Creatine phosphate content fell to a comparable extent at the end of occlusion in both groups and was restored to preocclusion levels in the postischemic regions in both groups (Table IV).
Example 1 demonstrates that AICAriboside and the remaining compounds of the invention are taken up rapidly by myocardial cells and readily phosphorylated and metabolized to purine nucleotides in these cells. One advantage offered by this precursor is that it enters the do novo pathway distal to the critical regulatory reactions and consequently, it can markedly increase the rate of purine nucleotide synthesis. In animals with normal myocardial nucleotide pools, there is limited expansion of the ATP and GTP pools following AICAriboside administration, the majority of newly synthesized IMP being diverted out of the cell through catabolic pathways. In the present in vivo study, it is demonstrated that this purine precursor is capable of enhancing the rate of repletion of the ATP and GTP pools in postischemic myocardium.

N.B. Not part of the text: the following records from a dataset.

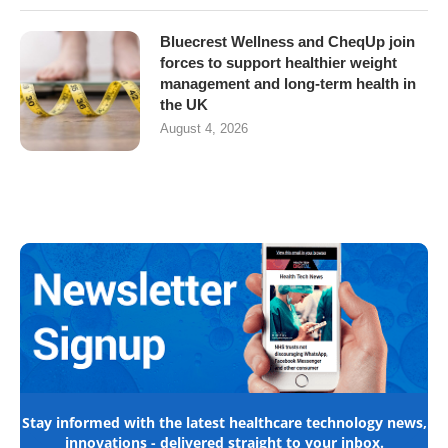
Bluecrest Wellness and CheqUp join
forces to support healthier weight
management and long-term health in
the UK
August 4, 2026
Stay informed with the latest healthcare technology news,
innovations - delivered straight to your inbox.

AICAriboside has additional properties which are useful in delineating the mechanism by which it enhances the rate of repletion of the ATP and GTP pools. The finding that the AICAR and IMP content of the myocardium increases after AICAriboside administration establishes the increased availability of precursors for ATP and GTP synthesis these cells. This, coupled with the finding of an enhanced rate of repletion of the ATP and GTP pools following AICAriboside of administration, documents that limited availability of purine precursor is responsible for the prolonged period required for repletion of these nucleotide pools in postischemic myocardium and provides a precursor suitable for promoting the desired repletion.
The invention now being fully described, it will be apparent to one of ordinary skill in the art that many changes and modifications can be made thereto without departing from the spirit or scope of the invention as set forth herein.